The Dopamine Delivery Device: The Android/Fair Use Connection

If you’ve ever seen The Insider starring Russell Crowe you know the story of Dr. Jeffrey Wigand, the whistleblower’s whistleblower.  Dr. Wigand worked for one of the Big Tobacco companies (Brown & Williamson) to help them perfect nicotine addiction.  He eventually couldn’t take it anymore and went public with his inside knowledge.

Dr. Wigand identified cigarettes as a “delivery device” and his former employer Brown & Williamson as being in the nicotine delivery business.  In Wigand’s 60 Minutes interview, Mike Wallace described the process:

Dr.

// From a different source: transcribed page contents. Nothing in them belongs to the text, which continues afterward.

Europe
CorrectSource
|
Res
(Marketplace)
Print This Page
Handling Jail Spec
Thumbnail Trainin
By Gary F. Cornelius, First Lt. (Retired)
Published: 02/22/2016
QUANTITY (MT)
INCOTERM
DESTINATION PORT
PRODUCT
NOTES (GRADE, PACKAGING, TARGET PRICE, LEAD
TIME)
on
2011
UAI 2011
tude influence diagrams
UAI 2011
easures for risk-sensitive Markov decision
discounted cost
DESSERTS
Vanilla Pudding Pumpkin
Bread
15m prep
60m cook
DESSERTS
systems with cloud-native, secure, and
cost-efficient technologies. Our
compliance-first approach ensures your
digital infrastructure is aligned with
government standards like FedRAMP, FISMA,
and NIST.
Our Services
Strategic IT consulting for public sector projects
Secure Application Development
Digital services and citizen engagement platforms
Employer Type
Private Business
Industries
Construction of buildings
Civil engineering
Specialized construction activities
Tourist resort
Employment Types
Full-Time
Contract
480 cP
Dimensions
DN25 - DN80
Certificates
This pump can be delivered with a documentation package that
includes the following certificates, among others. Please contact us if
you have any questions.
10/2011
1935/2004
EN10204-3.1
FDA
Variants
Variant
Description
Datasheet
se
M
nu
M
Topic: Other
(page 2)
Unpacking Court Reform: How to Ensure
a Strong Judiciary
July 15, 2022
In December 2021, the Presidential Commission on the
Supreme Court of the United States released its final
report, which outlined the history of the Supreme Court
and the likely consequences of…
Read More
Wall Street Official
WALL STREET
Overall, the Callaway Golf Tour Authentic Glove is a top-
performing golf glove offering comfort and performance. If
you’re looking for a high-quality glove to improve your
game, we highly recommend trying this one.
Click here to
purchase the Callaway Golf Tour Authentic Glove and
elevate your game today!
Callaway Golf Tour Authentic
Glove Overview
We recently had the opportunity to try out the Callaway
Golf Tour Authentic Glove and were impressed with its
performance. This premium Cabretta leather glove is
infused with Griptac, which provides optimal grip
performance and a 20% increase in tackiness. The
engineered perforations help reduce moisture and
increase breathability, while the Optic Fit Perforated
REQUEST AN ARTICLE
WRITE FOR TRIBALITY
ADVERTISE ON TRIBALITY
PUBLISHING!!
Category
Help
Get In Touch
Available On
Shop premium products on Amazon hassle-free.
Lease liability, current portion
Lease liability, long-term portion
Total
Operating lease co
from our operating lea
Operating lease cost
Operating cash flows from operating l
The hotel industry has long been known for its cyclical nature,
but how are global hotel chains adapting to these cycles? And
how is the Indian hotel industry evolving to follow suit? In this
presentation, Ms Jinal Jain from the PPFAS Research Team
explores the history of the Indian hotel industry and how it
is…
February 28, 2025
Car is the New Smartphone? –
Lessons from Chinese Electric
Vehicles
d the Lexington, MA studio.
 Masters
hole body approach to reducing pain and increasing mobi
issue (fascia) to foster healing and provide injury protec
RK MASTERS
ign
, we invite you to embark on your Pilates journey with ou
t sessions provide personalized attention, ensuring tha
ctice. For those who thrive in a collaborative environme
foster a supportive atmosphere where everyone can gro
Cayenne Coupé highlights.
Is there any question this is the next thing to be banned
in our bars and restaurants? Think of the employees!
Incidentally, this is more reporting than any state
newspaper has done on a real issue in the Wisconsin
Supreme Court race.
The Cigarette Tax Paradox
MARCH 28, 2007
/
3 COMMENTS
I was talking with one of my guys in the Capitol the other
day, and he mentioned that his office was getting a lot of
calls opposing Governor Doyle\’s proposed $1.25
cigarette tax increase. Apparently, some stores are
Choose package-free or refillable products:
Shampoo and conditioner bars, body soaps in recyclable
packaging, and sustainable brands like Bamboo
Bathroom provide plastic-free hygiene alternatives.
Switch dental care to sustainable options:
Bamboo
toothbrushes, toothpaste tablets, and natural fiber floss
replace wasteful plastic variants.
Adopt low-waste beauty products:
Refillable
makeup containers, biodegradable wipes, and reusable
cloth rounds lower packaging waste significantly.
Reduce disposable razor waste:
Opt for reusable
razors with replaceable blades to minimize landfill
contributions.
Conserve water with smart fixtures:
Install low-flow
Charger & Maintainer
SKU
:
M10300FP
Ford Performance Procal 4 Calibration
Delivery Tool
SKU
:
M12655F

Wigand says that Brown & Williamson manipulates and adjusts that nicotine fix, not by artificially adding nicotine, but by enhancing the effect of the nicotine through reuse of chemical additives like ammonia, whose process is known in the tobacco industry as “impact boosting.”

Of course one of the problems with addictive behaviors is that the people who need the information most are the ones least disposed to hear the truth…because they’re addicted.

So it is with smartphones, and particularly Google’s Android.  As is well-documented now, smartphones are a key element in the behavioral addiction which many believe (and studies back this up) is just as addictive as substance addiction like nicotine.  Ever notice the similarities between the little Android R2D2 and Joe Camel?

That’s right–smartphones are a “delivery device” for the dopamine rush at the core of the addiction.  In Google’s case, Android smartphones are the gateway delivery device for loosening user inhibitions about giving up their private information to Google.

So how to enhance that addiction, how to make it “impact boosting” like Brown & Williamson’s chemical additives?  One way is with music, the ultimate honeypot for data scraping.  And that data is so valuable and the addictive properties of music are so pervasive that Google is willing to risk a lot to get as much of it as they can as fast as they can.

Including distorting copyright exceptions into loopholes that Congress never intended and in the case of fair use really have no precedents.  Fair use is at the core of Google’s commercial intentions, and at a massive scale.

Fair use gets them content, content gets them addiction, and Android gets them Google accounts that they can use for very precise data profiling and aggregation.  So Google’s fair use concepts are transformative alright, if you think Dr. Frankenstein transformed the monster.

It’s easy to understand why Android is so important to Google’s business.  It’s a delivery device.  And if you don’t think it’s true, check yourself for “cellphone vibration disorder.”